Segment Start: Supplied material

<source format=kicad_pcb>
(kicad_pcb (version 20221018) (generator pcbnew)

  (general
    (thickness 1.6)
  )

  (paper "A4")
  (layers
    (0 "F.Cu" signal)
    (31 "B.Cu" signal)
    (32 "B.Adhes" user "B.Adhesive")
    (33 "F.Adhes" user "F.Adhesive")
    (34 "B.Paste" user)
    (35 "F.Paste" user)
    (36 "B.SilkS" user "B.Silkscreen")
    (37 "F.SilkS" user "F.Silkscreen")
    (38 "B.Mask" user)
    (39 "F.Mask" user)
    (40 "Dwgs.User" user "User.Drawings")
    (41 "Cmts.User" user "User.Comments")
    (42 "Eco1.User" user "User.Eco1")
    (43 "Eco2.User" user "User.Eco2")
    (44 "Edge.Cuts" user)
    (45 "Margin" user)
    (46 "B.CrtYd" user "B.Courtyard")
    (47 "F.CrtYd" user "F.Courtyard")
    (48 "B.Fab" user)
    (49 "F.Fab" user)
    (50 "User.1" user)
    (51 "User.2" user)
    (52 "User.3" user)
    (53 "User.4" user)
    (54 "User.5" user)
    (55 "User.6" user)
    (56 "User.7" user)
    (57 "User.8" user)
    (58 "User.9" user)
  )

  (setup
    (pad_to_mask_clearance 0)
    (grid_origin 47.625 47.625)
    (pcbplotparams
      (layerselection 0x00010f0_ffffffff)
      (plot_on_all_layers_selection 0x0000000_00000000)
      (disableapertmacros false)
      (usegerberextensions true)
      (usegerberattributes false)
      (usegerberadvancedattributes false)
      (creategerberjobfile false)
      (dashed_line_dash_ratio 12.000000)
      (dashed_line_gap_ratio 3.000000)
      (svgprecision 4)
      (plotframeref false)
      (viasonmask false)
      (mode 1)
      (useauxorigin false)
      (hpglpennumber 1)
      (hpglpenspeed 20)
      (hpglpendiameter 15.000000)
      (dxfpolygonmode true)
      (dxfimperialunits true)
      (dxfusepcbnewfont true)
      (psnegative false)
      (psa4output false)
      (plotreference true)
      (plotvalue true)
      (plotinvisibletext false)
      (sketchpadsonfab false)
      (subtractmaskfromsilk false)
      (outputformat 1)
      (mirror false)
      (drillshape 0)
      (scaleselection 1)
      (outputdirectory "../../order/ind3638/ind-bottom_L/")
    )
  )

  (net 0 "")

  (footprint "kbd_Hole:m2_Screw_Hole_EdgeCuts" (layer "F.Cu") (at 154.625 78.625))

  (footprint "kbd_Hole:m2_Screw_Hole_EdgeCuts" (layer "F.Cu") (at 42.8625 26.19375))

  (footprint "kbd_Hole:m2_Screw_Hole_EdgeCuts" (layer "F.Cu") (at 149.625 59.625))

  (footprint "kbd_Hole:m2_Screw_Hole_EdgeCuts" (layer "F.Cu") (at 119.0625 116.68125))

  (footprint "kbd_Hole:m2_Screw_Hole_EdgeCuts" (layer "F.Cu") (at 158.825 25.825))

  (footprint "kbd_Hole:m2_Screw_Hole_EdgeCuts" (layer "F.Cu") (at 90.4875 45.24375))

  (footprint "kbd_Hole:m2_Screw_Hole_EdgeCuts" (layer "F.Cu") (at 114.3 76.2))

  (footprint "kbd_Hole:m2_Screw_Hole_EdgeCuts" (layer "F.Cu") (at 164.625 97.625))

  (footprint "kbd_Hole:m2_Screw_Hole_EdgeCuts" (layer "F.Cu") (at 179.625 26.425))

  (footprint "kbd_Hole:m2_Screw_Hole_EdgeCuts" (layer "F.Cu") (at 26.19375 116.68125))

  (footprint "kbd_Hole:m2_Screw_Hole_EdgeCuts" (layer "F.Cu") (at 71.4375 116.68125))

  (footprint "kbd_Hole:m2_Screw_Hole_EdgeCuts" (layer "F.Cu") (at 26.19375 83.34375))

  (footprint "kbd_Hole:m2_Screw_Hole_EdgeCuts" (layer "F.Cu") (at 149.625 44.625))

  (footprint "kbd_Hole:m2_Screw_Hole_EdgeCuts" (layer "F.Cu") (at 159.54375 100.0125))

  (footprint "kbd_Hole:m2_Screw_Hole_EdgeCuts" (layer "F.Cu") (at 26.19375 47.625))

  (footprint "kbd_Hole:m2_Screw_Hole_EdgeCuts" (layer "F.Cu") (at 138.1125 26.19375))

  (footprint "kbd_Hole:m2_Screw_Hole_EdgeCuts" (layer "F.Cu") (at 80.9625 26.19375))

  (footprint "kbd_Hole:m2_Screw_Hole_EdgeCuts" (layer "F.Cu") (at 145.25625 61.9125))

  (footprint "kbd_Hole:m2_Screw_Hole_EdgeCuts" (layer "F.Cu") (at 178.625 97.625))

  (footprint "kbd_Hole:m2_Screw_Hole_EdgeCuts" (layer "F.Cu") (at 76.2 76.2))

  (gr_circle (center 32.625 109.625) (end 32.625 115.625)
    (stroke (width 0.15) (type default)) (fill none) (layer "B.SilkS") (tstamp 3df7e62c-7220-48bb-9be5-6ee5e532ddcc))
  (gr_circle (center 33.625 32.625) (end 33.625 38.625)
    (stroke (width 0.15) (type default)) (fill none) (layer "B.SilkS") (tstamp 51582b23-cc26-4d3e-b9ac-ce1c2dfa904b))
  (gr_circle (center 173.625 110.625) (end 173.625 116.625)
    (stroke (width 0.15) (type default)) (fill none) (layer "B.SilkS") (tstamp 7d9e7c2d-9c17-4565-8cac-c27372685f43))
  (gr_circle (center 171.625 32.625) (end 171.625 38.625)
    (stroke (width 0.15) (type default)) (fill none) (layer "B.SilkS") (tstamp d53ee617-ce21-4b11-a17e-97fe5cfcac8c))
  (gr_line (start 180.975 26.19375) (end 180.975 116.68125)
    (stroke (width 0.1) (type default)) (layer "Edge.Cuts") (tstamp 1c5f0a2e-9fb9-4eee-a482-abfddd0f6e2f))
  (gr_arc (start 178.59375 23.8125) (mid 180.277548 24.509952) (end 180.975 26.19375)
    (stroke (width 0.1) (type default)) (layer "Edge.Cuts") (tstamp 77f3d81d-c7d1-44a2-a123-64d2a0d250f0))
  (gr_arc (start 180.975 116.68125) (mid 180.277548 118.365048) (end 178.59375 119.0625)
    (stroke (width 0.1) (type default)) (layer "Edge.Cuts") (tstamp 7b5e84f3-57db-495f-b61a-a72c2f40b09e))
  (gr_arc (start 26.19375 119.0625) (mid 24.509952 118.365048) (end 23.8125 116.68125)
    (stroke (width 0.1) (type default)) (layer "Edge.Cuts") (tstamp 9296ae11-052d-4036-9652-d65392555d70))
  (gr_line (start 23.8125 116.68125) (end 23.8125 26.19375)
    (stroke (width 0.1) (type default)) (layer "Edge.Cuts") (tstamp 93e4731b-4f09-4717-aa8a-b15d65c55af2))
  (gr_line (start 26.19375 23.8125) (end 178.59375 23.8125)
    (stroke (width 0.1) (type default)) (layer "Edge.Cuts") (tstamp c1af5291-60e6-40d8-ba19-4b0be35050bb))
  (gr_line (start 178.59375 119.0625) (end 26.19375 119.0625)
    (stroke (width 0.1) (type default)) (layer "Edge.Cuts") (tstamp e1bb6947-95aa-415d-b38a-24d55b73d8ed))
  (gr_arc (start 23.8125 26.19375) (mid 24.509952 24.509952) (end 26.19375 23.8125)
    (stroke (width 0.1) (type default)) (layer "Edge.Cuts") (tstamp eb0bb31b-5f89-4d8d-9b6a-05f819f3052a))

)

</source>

Segment End: Supplied material
Segment Start: Supplied material

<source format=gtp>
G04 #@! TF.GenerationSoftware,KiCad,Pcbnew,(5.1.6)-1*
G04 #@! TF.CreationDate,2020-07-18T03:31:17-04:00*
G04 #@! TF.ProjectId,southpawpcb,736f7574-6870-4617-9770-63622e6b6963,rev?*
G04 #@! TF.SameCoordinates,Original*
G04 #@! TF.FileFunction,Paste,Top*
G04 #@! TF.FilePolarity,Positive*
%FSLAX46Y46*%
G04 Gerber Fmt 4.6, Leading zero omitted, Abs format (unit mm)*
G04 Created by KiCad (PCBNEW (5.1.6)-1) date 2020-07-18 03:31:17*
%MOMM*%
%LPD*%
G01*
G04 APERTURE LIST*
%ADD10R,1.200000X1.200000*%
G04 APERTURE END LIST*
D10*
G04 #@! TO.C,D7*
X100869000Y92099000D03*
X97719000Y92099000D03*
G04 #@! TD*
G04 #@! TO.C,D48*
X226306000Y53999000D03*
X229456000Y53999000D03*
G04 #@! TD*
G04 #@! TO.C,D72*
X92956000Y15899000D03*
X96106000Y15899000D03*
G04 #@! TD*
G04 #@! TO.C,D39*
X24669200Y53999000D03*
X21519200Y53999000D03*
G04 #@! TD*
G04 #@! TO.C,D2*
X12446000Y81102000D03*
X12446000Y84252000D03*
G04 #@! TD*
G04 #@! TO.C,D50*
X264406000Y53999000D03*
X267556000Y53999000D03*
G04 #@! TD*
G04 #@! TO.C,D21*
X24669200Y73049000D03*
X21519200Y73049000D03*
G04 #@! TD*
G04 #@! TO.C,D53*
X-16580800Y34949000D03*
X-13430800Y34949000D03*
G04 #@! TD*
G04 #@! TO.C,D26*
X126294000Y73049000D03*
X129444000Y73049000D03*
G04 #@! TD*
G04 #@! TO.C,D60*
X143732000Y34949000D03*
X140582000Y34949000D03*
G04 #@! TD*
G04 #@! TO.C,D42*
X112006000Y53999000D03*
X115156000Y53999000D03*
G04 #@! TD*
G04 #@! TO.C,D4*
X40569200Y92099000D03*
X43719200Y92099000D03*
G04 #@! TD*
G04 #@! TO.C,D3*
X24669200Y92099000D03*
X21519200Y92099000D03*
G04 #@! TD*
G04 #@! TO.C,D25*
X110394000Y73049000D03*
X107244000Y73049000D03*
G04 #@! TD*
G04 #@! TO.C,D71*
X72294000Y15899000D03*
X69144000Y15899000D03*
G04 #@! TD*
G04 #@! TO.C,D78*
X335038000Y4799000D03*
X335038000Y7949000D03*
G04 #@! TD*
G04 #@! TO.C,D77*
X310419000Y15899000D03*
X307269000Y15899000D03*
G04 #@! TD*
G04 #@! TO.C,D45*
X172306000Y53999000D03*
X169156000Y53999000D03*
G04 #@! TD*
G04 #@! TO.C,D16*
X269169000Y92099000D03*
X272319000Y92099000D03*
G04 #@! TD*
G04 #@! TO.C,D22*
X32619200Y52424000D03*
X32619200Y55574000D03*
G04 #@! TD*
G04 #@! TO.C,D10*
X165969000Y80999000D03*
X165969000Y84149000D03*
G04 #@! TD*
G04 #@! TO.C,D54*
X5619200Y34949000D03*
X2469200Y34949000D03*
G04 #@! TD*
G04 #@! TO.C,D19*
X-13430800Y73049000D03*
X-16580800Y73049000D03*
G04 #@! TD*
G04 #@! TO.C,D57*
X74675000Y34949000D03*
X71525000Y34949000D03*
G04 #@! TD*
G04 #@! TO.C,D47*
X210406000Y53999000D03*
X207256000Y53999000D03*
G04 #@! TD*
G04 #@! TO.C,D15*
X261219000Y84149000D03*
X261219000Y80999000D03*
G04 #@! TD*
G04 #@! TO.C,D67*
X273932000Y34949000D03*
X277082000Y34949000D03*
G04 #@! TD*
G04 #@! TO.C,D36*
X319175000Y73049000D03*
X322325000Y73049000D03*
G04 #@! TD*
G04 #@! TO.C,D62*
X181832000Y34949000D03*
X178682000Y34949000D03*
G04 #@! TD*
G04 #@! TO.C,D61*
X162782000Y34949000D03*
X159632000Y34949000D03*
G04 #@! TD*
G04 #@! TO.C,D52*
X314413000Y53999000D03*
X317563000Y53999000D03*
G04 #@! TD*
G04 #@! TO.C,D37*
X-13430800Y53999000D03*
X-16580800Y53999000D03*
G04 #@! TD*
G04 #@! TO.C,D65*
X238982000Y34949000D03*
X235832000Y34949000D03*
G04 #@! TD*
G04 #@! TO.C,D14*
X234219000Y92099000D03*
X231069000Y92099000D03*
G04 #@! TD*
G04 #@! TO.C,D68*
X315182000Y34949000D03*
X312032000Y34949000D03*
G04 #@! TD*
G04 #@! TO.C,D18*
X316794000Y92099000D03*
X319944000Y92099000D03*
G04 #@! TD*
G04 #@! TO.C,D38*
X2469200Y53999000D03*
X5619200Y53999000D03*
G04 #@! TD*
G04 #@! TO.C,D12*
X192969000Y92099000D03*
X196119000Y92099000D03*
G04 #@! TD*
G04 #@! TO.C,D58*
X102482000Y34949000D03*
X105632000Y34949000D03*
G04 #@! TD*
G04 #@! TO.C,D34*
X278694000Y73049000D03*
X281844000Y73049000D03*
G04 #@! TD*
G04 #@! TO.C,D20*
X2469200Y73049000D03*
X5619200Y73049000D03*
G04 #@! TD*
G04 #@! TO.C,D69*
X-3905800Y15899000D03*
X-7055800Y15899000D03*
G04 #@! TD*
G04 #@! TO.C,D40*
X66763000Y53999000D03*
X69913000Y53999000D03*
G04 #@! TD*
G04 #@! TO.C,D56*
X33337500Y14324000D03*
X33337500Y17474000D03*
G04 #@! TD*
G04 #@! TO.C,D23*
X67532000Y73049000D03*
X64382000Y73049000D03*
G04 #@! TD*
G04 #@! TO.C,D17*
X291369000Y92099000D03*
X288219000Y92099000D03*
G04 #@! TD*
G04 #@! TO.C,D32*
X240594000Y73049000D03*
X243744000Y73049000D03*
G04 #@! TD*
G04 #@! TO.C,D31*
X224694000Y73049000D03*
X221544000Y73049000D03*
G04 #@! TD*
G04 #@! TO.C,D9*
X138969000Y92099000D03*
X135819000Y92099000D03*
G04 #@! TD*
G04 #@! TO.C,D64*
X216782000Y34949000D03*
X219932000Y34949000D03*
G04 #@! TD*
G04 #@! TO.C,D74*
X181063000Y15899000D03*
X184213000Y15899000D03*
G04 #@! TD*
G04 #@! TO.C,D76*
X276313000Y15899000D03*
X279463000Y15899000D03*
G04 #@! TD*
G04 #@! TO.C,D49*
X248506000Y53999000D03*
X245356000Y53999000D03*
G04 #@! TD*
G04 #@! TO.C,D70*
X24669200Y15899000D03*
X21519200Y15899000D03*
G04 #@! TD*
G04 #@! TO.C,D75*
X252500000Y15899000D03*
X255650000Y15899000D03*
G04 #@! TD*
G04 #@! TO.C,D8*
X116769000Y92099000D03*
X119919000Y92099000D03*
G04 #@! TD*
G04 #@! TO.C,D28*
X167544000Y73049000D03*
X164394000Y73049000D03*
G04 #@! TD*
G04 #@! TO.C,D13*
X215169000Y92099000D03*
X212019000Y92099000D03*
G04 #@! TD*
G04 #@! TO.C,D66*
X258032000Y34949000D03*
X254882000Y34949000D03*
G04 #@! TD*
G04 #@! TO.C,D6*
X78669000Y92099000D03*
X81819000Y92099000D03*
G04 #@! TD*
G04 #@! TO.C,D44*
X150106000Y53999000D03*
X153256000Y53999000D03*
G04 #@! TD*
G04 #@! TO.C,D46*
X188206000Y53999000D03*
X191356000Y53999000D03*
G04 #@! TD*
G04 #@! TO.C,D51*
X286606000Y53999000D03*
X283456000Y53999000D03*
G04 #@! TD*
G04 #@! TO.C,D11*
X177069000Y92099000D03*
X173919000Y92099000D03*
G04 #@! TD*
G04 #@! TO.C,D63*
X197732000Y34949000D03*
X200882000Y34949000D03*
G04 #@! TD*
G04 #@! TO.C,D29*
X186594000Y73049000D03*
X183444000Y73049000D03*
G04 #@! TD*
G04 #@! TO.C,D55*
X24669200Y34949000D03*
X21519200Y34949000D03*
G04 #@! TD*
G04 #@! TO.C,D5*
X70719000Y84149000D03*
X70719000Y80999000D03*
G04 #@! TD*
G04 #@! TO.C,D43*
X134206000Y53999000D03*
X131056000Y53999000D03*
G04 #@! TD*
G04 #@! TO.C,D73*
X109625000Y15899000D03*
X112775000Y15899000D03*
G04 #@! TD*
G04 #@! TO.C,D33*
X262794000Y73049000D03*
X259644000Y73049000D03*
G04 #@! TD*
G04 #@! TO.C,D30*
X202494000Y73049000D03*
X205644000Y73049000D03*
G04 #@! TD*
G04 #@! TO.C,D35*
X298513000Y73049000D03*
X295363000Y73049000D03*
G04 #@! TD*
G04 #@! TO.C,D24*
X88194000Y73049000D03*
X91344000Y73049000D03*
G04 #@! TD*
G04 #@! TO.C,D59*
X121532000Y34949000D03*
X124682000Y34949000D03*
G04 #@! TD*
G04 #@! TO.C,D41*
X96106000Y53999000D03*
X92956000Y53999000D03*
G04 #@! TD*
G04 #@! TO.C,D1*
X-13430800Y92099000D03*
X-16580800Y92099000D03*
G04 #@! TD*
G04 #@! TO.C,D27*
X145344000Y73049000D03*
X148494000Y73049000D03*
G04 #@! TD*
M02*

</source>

Segment End: Supplied material

Exercise aim: For this exercise, output exactly the lines above from the line with "G04 #@! TO.C,D46*" to the line with "X134206000Y53999000D03*", counting both, and leave out the rest.

Response to the task:
G04 #@! TO.C,D46*
X188206000Y53999000D03*
X191356000Y53999000D03*
G04 #@! TD*
G04 #@! TO.C,D51*
X286606000Y53999000D03*
X283456000Y53999000D03*
G04 #@! TD*
G04 #@! TO.C,D11*
X177069000Y92099000D03*
X173919000Y92099000D03*
G04 #@! TD*
G04 #@! TO.C,D63*
X197732000Y34949000D03*
X200882000Y34949000D03*
G04 #@! TD*
G04 #@! TO.C,D29*
X186594000Y73049000D03*
X183444000Y73049000D03*
G04 #@! TD*
G04 #@! TO.C,D55*
X24669200Y34949000D03*
X21519200Y34949000D03*
G04 #@! TD*
G04 #@! TO.C,D5*
X70719000Y84149000D03*
X70719000Y80999000D03*
G04 #@! TD*
G04 #@! TO.C,D43*
X134206000Y53999000D03*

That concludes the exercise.